__Data to process__.
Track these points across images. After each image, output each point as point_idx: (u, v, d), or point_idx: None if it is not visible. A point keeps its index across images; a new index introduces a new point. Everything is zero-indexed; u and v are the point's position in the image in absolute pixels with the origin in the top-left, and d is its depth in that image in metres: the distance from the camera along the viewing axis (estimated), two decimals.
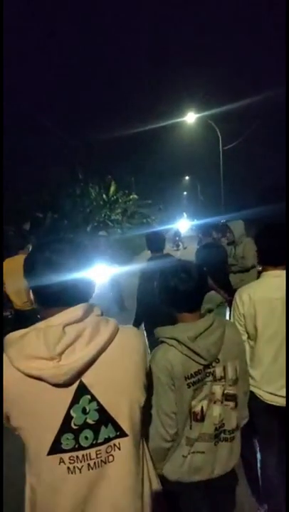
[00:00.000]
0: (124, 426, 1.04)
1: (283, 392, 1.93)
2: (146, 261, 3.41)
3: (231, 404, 1.52)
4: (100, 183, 20.72)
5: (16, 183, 13.24)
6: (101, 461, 1.01)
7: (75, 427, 0.98)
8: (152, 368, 1.42)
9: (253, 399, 1.88)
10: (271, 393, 1.96)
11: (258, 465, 2.15)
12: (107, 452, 1.02)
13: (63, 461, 0.98)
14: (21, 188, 13.71)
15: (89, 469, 1.00)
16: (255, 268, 4.57)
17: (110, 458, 1.03)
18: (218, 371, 1.48)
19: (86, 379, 0.99)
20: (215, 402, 1.49)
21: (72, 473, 0.98)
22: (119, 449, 1.03)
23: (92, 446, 1.00)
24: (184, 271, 1.48)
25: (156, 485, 1.20)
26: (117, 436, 1.03)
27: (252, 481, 2.36)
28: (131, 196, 23.77)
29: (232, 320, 2.12)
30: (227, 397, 1.51)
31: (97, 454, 1.01)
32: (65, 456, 0.98)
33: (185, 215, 53.09)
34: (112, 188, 21.33)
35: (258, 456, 2.14)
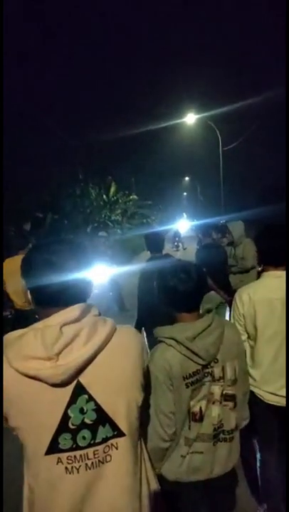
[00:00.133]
0: (122, 426, 1.04)
1: (283, 392, 1.93)
2: (145, 261, 3.42)
3: (230, 404, 1.52)
4: (100, 184, 20.74)
5: (16, 183, 13.25)
6: (98, 461, 1.01)
7: (72, 427, 0.98)
8: (150, 368, 1.42)
9: (253, 399, 1.88)
10: (271, 393, 1.96)
11: (258, 465, 2.15)
12: (104, 452, 1.02)
13: (61, 461, 0.98)
14: (22, 188, 13.72)
15: (87, 469, 1.00)
16: (255, 269, 4.56)
17: (108, 458, 1.03)
18: (217, 371, 1.48)
19: (83, 379, 0.99)
20: (214, 403, 1.49)
21: (70, 473, 0.98)
22: (116, 448, 1.04)
23: (89, 446, 1.00)
24: (183, 271, 1.48)
25: (155, 485, 1.20)
26: (114, 436, 1.03)
27: (252, 481, 2.36)
28: (131, 197, 23.79)
29: (232, 320, 2.12)
30: (226, 397, 1.51)
31: (94, 454, 1.01)
32: (63, 456, 0.98)
33: (185, 215, 53.05)
34: (113, 189, 21.35)
35: (258, 456, 2.14)
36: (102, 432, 1.02)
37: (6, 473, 2.44)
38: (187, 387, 1.41)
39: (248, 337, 2.07)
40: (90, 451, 1.00)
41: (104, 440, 1.02)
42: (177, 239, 19.45)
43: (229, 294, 4.29)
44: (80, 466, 0.99)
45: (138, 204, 24.70)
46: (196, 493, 1.56)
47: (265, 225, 2.17)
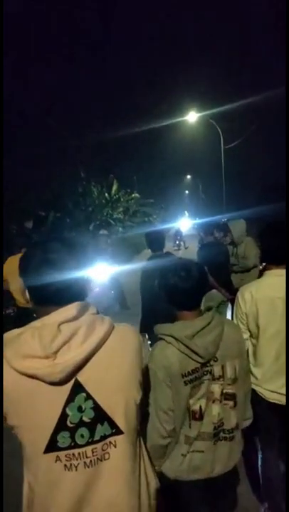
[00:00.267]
0: (120, 423, 1.04)
1: (285, 391, 1.93)
2: (146, 260, 3.42)
3: (230, 403, 1.52)
4: (102, 182, 20.77)
5: (18, 182, 13.28)
6: (97, 459, 1.02)
7: (71, 425, 0.98)
8: (150, 365, 1.42)
9: (255, 397, 1.88)
10: (273, 391, 1.96)
11: (259, 464, 2.15)
12: (103, 450, 1.03)
13: (60, 459, 0.98)
14: (24, 187, 13.74)
15: (85, 467, 1.00)
16: (257, 268, 4.55)
17: (106, 455, 1.03)
18: (217, 370, 1.48)
19: (81, 377, 0.99)
20: (214, 401, 1.48)
21: (68, 470, 0.99)
22: (115, 446, 1.04)
23: (88, 444, 1.00)
24: (184, 269, 1.48)
25: (154, 482, 1.20)
26: (112, 434, 1.03)
27: (253, 480, 2.36)
28: (133, 195, 23.81)
29: (234, 319, 2.12)
30: (226, 396, 1.50)
31: (93, 452, 1.01)
32: (62, 454, 0.98)
33: (187, 213, 53.00)
34: (114, 187, 21.37)
35: (260, 454, 2.15)
36: (101, 430, 1.02)
37: (6, 472, 2.45)
38: (186, 384, 1.41)
39: (251, 335, 2.06)
40: (89, 449, 1.00)
41: (103, 438, 1.02)
42: (179, 237, 19.28)
43: (231, 292, 4.31)
44: (78, 463, 1.00)
45: (140, 202, 24.72)
46: (197, 492, 1.56)
47: (266, 224, 2.16)
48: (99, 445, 1.02)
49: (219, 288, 4.30)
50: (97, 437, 1.01)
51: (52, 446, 0.98)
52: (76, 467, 0.99)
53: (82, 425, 1.00)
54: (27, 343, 0.94)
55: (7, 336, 1.00)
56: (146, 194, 26.46)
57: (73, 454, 0.99)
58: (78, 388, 0.99)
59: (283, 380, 1.94)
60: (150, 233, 3.47)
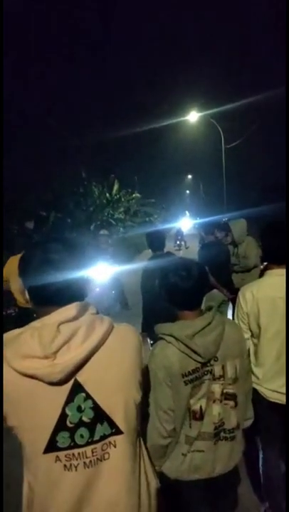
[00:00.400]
0: (120, 423, 1.04)
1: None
2: (147, 260, 3.43)
3: (231, 403, 1.52)
4: (103, 182, 20.77)
5: (19, 182, 13.30)
6: (97, 459, 1.02)
7: (70, 425, 0.98)
8: (150, 364, 1.42)
9: (256, 397, 1.88)
10: (274, 391, 1.96)
11: (260, 463, 2.15)
12: (102, 450, 1.02)
13: (59, 459, 0.98)
14: (25, 187, 13.76)
15: (85, 467, 1.00)
16: (257, 268, 4.54)
17: (106, 455, 1.03)
18: (217, 370, 1.47)
19: (81, 377, 0.99)
20: (214, 401, 1.48)
21: (68, 470, 0.99)
22: (114, 446, 1.04)
23: (88, 444, 1.00)
24: (184, 269, 1.48)
25: (154, 482, 1.20)
26: (112, 434, 1.03)
27: (254, 479, 2.36)
28: (134, 195, 23.81)
29: (236, 318, 2.11)
30: (226, 396, 1.50)
31: (93, 452, 1.01)
32: (61, 454, 0.98)
33: (187, 213, 52.98)
34: (115, 187, 21.37)
35: (260, 454, 2.14)
36: (100, 430, 1.02)
37: (6, 472, 2.45)
38: (186, 384, 1.41)
39: (252, 335, 2.06)
40: (89, 449, 1.00)
41: (103, 438, 1.02)
42: (179, 237, 19.17)
43: (232, 292, 4.30)
44: (78, 464, 0.99)
45: (141, 202, 24.72)
46: (197, 492, 1.56)
47: (267, 223, 2.16)
48: (99, 445, 1.02)
49: (220, 288, 4.29)
50: (96, 437, 1.01)
51: (51, 447, 0.97)
52: (76, 467, 0.99)
53: (82, 425, 1.00)
54: (26, 343, 0.94)
55: (7, 336, 1.00)
56: (147, 194, 26.46)
57: (73, 454, 0.99)
58: (78, 388, 0.99)
59: (284, 380, 1.94)
60: (151, 233, 3.48)
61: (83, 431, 1.00)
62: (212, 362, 1.46)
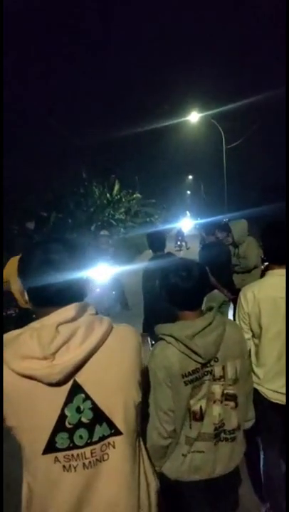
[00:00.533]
0: (119, 424, 1.04)
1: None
2: (148, 260, 3.43)
3: (231, 404, 1.51)
4: (104, 183, 20.78)
5: (20, 182, 13.31)
6: (96, 459, 1.01)
7: (69, 426, 0.98)
8: (150, 365, 1.42)
9: (257, 397, 1.87)
10: (275, 391, 1.95)
11: (261, 463, 2.14)
12: (102, 451, 1.02)
13: (58, 460, 0.98)
14: (25, 188, 13.77)
15: (84, 468, 1.00)
16: (258, 268, 4.53)
17: (105, 456, 1.03)
18: (217, 370, 1.47)
19: (80, 378, 0.99)
20: (214, 402, 1.48)
21: (67, 471, 0.99)
22: (114, 447, 1.03)
23: (87, 445, 1.00)
24: (185, 269, 1.47)
25: (154, 483, 1.19)
26: (111, 435, 1.03)
27: (255, 480, 2.35)
28: (134, 195, 23.83)
29: (237, 319, 2.11)
30: (227, 396, 1.50)
31: (92, 453, 1.01)
32: (60, 455, 0.98)
33: (188, 214, 52.97)
34: (116, 188, 21.38)
35: (261, 454, 2.14)
36: (99, 430, 1.01)
37: (6, 472, 2.45)
38: (186, 385, 1.41)
39: (253, 335, 2.06)
40: (88, 450, 1.00)
41: (102, 439, 1.02)
42: (180, 238, 19.10)
43: (232, 292, 4.30)
44: (77, 464, 0.99)
45: (141, 203, 24.74)
46: (197, 493, 1.56)
47: (268, 223, 2.15)
48: (98, 446, 1.02)
49: (221, 288, 4.29)
50: (95, 438, 1.01)
51: (51, 447, 0.97)
52: (75, 468, 0.99)
53: (81, 426, 0.99)
54: (26, 343, 0.94)
55: (6, 336, 1.00)
56: (148, 194, 26.49)
57: (72, 455, 0.99)
58: (77, 389, 0.99)
59: (285, 380, 1.94)
60: (151, 234, 3.48)
61: (82, 432, 1.00)
62: (212, 362, 1.46)
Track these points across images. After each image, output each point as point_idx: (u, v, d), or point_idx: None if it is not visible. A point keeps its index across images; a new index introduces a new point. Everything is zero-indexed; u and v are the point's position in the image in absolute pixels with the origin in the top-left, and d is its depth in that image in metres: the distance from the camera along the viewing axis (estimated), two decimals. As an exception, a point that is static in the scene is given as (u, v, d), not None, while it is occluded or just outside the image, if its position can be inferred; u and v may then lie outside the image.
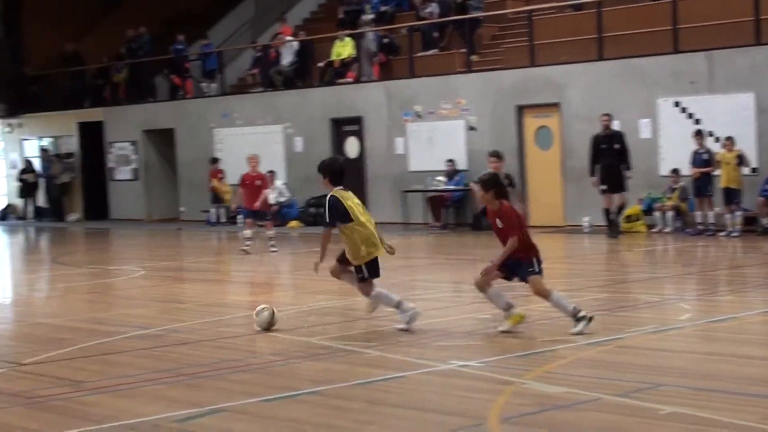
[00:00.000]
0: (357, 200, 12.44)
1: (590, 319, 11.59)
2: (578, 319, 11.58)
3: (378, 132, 29.55)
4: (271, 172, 29.16)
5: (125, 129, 36.31)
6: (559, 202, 26.25)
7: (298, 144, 31.23)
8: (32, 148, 40.02)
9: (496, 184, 12.04)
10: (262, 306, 12.86)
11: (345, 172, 12.61)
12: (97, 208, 37.31)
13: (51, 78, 39.73)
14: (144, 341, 12.45)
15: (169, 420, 8.55)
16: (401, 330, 12.20)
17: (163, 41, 36.87)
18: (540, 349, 10.87)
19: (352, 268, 12.37)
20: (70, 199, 38.30)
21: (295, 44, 32.45)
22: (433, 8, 30.35)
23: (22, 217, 39.12)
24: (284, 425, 8.32)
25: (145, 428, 8.34)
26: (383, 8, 32.38)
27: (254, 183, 22.93)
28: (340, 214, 12.20)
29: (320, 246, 12.48)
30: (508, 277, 11.94)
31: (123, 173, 36.59)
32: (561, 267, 20.02)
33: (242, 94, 33.96)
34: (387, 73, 30.45)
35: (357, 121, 30.13)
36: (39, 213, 38.81)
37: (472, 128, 27.54)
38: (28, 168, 39.04)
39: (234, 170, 32.19)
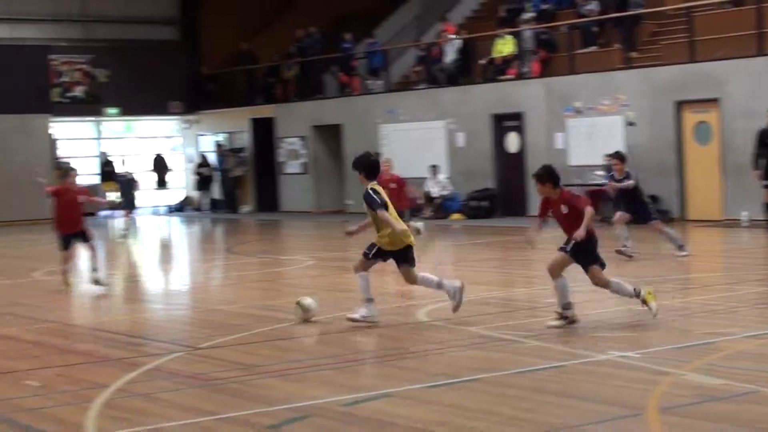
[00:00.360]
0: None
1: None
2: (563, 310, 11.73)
3: (538, 127, 29.35)
4: (434, 167, 29.24)
5: (295, 125, 36.79)
6: (717, 196, 25.68)
7: (460, 139, 31.22)
8: (208, 144, 40.86)
9: (551, 174, 11.96)
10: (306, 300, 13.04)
11: (378, 167, 12.87)
12: (268, 200, 37.89)
13: (226, 76, 40.53)
14: (312, 328, 12.61)
15: (337, 404, 8.65)
16: (350, 319, 12.36)
17: (331, 40, 37.24)
18: (698, 341, 10.67)
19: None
20: (243, 192, 38.97)
21: (458, 42, 32.45)
22: (593, 5, 29.99)
23: (198, 209, 39.94)
24: (446, 410, 8.34)
25: (314, 411, 8.46)
26: (544, 6, 32.15)
27: (389, 185, 22.64)
28: (383, 201, 12.29)
29: (388, 223, 12.29)
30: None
31: (292, 167, 37.09)
32: (719, 260, 19.66)
33: (406, 90, 34.05)
34: (547, 69, 30.22)
35: (518, 116, 29.98)
36: (214, 205, 39.58)
37: (631, 124, 27.15)
38: (204, 162, 39.86)
39: (397, 165, 32.39)
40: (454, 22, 35.00)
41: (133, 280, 19.95)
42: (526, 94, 29.65)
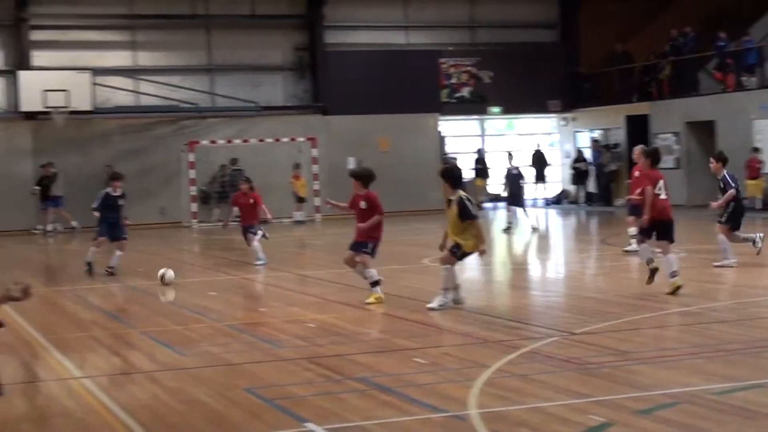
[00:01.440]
0: None
1: None
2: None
3: None
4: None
5: (668, 121, 36.02)
6: None
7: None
8: (584, 140, 40.71)
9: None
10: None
11: (461, 178, 13.74)
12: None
13: (602, 76, 40.22)
14: (684, 318, 12.34)
15: (708, 392, 8.41)
16: (429, 308, 13.31)
17: (705, 39, 36.25)
18: None
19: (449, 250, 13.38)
20: (617, 186, 38.52)
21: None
22: None
23: (575, 202, 39.88)
24: (820, 405, 7.93)
25: (685, 398, 8.25)
26: None
27: (634, 174, 21.12)
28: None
29: (479, 234, 13.34)
30: None
31: (666, 162, 36.22)
32: None
33: (783, 87, 32.65)
34: None
35: None
36: (589, 198, 39.39)
37: None
38: (580, 157, 39.76)
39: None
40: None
41: (515, 269, 20.14)
42: None
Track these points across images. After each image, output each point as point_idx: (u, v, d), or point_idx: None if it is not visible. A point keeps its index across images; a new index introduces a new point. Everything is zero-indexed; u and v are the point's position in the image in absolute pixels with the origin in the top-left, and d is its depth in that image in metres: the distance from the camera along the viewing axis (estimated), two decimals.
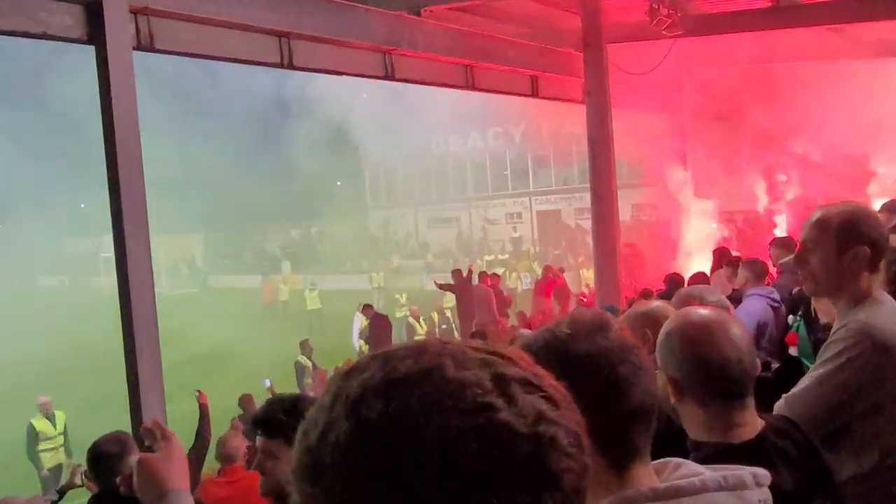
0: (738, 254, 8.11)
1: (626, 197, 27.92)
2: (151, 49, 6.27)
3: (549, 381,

__Exercise goal__. Print from the line containing "8: (152, 368, 1.42)" through the line containing "47: (265, 225, 2.17)" in the data above, exactly as the lines stand, and omit every picture.

__Result__.
8: (152, 368, 1.42)
9: (253, 399, 1.88)
10: (271, 393, 1.96)
11: (258, 465, 2.15)
12: (107, 452, 1.02)
13: (63, 461, 0.98)
14: (21, 188, 13.71)
15: (89, 469, 1.00)
16: (255, 268, 4.57)
17: (110, 458, 1.03)
18: (218, 371, 1.48)
19: (86, 379, 0.99)
20: (215, 402, 1.49)
21: (72, 473, 0.98)
22: (119, 449, 1.03)
23: (92, 446, 1.00)
24: (184, 271, 1.48)
25: (156, 485, 1.20)
26: (117, 436, 1.03)
27: (252, 481, 2.36)
28: (131, 196, 23.77)
29: (232, 320, 2.12)
30: (227, 397, 1.51)
31: (97, 454, 1.01)
32: (65, 456, 0.98)
33: (185, 215, 53.09)
34: (112, 188, 21.33)
35: (258, 456, 2.14)
[00:00.133]
0: (122, 426, 1.04)
1: (283, 392, 1.93)
2: (145, 261, 3.42)
3: (230, 404, 1.52)
4: (100, 184, 20.74)
5: (16, 183, 13.25)
6: (98, 461, 1.01)
7: (72, 427, 0.98)
8: (150, 368, 1.42)
9: (253, 399, 1.88)
10: (271, 393, 1.96)
11: (258, 465, 2.15)
12: (104, 452, 1.02)
13: (61, 461, 0.98)
14: (22, 188, 13.72)
15: (87, 469, 1.00)
16: (255, 269, 4.56)
17: (108, 458, 1.03)
18: (217, 371, 1.48)
19: (83, 379, 0.99)
20: (214, 403, 1.49)
21: (70, 473, 0.98)
22: (116, 448, 1.04)
23: (89, 446, 1.00)
24: (183, 271, 1.48)
25: (155, 485, 1.20)
26: (114, 436, 1.03)
27: (252, 481, 2.36)
28: (131, 197, 23.79)
29: (232, 320, 2.12)
30: (226, 397, 1.51)
31: (94, 454, 1.01)
32: (63, 456, 0.98)
33: (185, 215, 53.05)
34: (113, 189, 21.35)
35: (258, 456, 2.14)
36: (102, 432, 1.02)
37: (6, 473, 2.44)
38: (187, 387, 1.41)
39: (248, 337, 2.07)
40: (90, 451, 1.00)
41: (104, 440, 1.02)
42: (177, 239, 19.45)
43: (229, 294, 4.29)
44: (80, 466, 0.99)
45: (138, 204, 24.70)
46: (196, 493, 1.56)
47: (265, 225, 2.17)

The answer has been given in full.